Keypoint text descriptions
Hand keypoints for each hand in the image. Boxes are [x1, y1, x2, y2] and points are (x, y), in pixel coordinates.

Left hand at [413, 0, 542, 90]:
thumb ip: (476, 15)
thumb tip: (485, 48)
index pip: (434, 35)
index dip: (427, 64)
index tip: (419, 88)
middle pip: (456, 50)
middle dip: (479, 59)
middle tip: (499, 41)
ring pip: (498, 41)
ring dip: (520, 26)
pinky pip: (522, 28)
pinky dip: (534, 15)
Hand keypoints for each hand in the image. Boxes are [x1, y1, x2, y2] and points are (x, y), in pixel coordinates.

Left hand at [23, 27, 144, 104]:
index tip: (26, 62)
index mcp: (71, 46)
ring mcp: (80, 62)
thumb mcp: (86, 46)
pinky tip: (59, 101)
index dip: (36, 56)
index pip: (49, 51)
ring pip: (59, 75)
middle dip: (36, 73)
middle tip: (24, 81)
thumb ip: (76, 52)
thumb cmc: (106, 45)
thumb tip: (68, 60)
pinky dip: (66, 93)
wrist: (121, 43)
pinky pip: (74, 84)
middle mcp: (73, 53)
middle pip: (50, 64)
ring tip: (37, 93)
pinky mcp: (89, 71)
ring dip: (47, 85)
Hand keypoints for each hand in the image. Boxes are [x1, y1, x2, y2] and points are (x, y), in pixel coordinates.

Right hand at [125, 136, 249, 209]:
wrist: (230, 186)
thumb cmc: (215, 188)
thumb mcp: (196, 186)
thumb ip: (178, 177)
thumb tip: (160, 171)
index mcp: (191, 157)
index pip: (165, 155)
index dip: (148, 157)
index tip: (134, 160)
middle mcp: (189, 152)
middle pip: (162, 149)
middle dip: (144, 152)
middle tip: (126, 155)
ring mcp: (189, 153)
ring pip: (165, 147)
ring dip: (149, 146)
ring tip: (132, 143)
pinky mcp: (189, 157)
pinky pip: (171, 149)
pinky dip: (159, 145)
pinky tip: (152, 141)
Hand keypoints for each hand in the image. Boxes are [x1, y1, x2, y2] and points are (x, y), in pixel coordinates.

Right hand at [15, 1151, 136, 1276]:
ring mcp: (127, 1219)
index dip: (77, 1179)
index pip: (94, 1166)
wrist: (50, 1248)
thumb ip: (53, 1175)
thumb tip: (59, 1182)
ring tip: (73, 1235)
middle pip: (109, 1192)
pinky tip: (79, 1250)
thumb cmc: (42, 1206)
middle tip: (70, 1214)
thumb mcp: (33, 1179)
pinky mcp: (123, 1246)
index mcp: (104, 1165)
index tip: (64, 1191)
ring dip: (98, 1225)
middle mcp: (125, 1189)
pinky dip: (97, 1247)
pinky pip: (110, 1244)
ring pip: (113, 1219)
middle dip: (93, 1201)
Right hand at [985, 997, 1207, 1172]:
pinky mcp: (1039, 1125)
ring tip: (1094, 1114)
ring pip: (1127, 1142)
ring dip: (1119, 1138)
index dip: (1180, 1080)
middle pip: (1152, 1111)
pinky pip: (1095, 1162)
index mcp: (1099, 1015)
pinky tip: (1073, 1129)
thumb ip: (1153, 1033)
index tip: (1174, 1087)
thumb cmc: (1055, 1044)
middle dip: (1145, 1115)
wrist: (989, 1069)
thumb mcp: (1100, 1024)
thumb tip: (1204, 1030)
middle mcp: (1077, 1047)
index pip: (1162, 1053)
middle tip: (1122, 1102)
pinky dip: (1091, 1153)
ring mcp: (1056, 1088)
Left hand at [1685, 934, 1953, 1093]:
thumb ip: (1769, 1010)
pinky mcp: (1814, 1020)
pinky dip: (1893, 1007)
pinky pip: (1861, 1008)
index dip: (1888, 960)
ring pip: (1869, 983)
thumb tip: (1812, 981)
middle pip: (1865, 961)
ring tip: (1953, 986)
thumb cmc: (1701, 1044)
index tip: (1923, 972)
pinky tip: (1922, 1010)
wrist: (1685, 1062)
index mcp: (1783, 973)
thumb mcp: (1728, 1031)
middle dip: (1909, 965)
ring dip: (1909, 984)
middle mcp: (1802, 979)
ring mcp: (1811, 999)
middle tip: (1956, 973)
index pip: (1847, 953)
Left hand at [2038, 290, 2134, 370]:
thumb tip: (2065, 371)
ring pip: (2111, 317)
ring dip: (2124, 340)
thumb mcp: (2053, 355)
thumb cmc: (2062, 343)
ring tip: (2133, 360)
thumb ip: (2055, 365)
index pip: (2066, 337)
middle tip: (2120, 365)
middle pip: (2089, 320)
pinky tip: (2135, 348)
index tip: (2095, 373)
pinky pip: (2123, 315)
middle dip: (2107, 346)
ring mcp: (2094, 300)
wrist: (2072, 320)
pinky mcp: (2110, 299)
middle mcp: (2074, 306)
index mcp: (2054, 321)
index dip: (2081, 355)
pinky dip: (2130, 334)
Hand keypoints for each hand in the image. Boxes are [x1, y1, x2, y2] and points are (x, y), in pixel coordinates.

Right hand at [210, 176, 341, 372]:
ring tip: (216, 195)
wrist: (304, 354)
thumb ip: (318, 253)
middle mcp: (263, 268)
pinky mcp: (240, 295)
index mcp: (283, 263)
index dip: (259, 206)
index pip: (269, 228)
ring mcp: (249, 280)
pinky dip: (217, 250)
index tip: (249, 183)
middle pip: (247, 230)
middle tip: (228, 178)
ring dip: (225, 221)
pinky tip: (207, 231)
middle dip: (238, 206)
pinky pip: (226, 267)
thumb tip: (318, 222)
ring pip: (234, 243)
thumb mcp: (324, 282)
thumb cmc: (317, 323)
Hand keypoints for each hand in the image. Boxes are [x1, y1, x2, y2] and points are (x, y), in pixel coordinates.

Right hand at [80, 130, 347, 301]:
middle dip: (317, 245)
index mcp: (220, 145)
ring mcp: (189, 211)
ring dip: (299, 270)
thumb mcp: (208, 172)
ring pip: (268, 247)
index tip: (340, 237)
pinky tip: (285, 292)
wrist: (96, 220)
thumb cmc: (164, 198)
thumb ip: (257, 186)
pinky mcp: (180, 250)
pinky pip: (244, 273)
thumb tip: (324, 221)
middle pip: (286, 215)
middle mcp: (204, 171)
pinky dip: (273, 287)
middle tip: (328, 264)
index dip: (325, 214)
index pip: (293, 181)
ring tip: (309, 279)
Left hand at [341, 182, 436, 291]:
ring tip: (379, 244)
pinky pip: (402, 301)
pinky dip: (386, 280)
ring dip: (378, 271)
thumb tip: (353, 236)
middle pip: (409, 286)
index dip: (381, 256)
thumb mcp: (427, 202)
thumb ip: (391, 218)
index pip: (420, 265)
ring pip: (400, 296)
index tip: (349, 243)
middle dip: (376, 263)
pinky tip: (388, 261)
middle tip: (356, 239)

◆ **Prompt**:
Look through the entries above; find each line with the word "wrist" and copy it.

◆ **Response to this exercise**:
wrist: (121, 43)
wrist: (230, 186)
wrist: (50, 1248)
wrist: (989, 1069)
wrist: (1685, 1062)
wrist: (2072, 320)
wrist: (304, 354)
wrist: (96, 220)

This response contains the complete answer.